VDH also found Richmond DPU “made insufficient progress” on several areas of concern found in a 2022 U.S. Environmental Protection Agency inspection.
After finding the city diverted funding for the plant into its general fund for “other purposes since at least 2006,” VDH recommended investing nearly $64 million for upgrades to the plant. But the report said funding for several of them are already included over $60 million in the city’s proposed five-year capital improvement plan.
The City of Richmond has invested $5 million to repair and improve the water treatment plant since January, according to a Thursday release responding to the state investigation.
The city was expected to get $12 million in federal grant funding to repair its water plant, but it was canceled by the Department of Homeland Security. In an April 14 letter, Virginia lawmakers in Congress urged the federal government to reverse the move.

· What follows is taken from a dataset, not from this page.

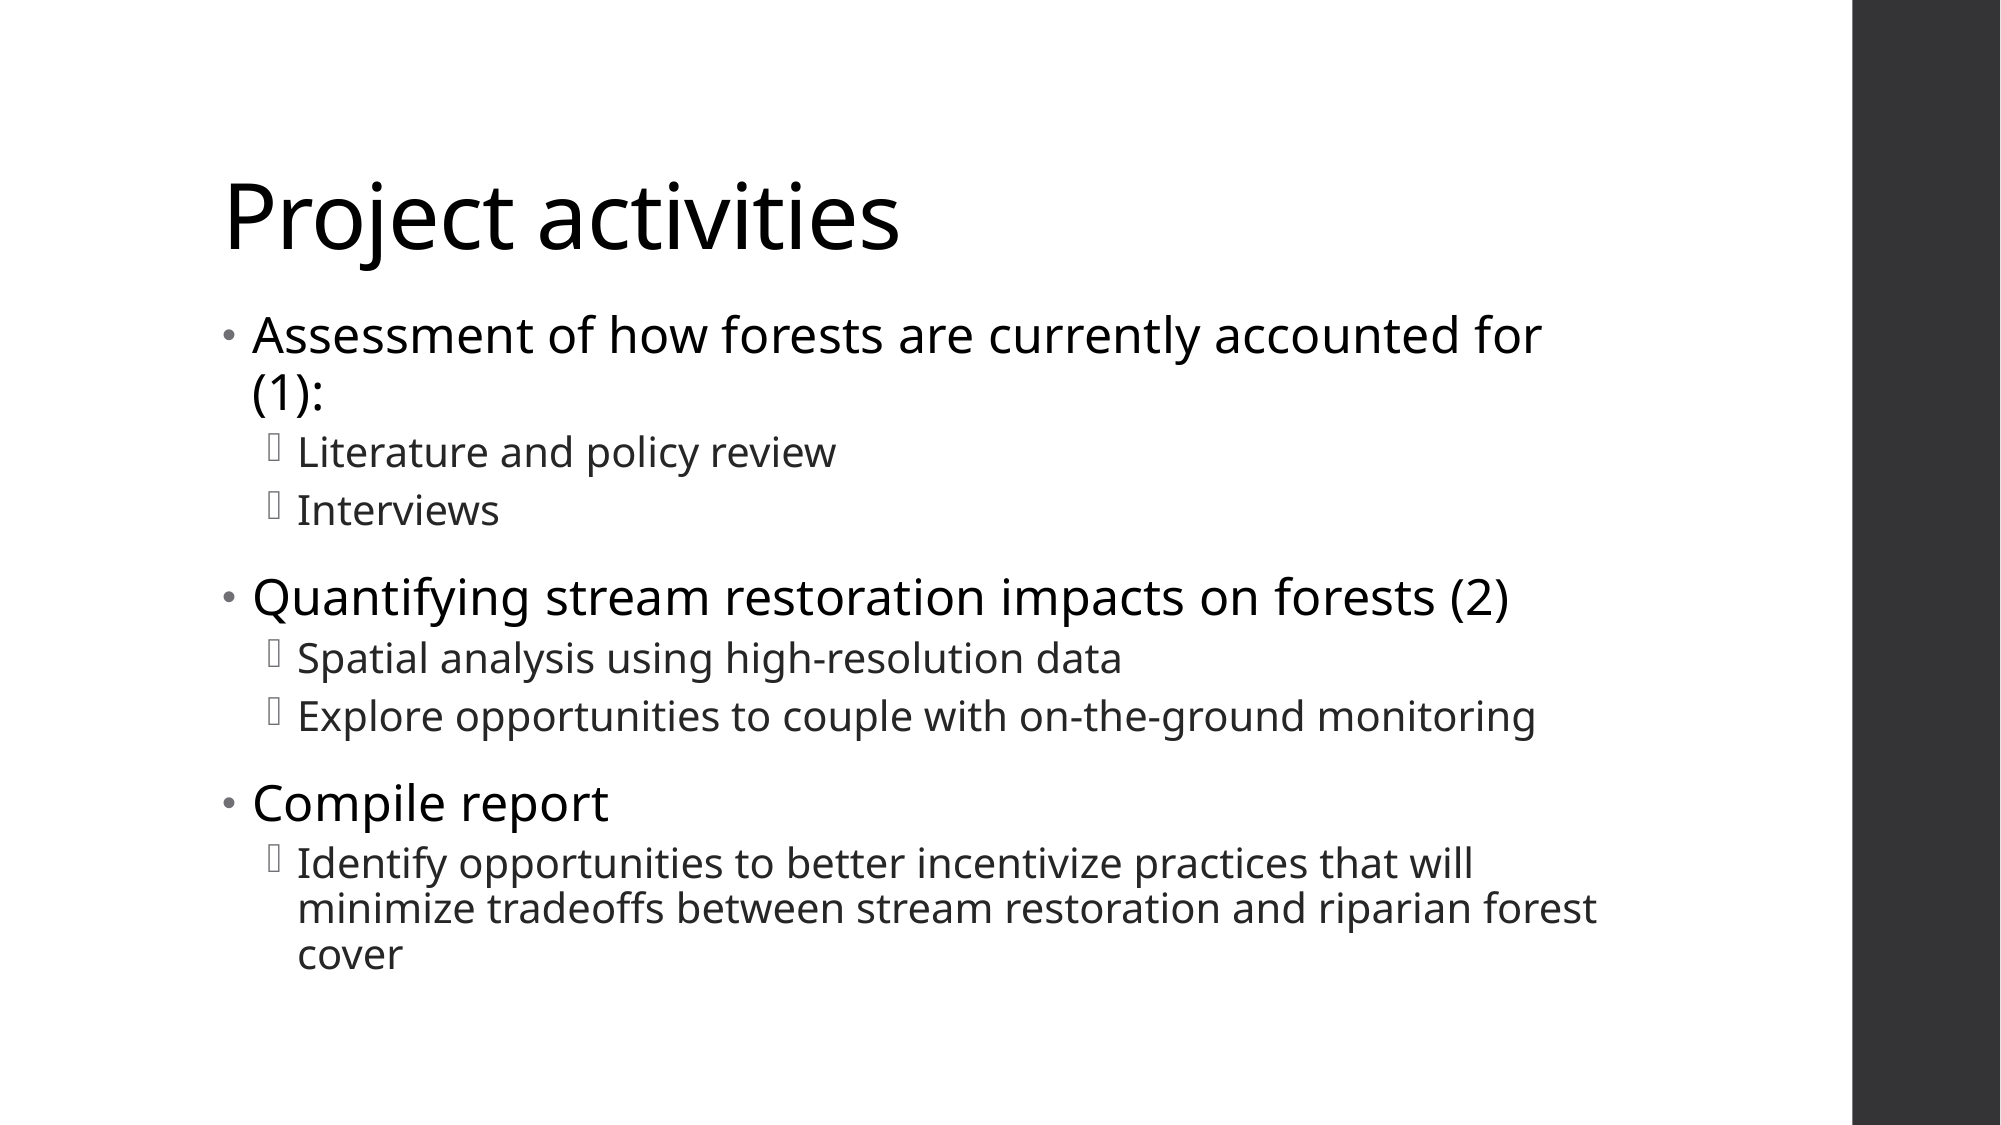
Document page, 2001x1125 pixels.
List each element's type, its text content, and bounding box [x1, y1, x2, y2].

title Project activities [206, 60, 1797, 278]
list Assessment of how forests are currently accounted for (1): Literature and policy review Interviews Quantifying stream restoration impacts on forests (2) Spatial analysis using high-resolution data Explore opportunities to couple with on-the-ground monitoring Compile report Identify opportunities to better incentivize practices that will minimize tradeoffs between stream restoration and riparian forest cover [206, 299, 1617, 1014]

“VDH’s report overlaps with the independent investigation conducted by HNTB for the City of Richmond,” Avula said in a statement. “We’ll of course review it and think through the best ways to integrate its recommendations into our work moving forward.”
When asked about differences in the investigations initiated by the state and city, Roadcap said that he believes the city asked the firm it hired to review “what it wanted to find out.” He said VDH’s investigation took a systematic approach, looking into the reasons why certain equipment didn’t work as it should have.
Roadcap said VDH expects to send the notice of alleged violations to the city within a couple of weeks. The city will have 45 days to respond from that point.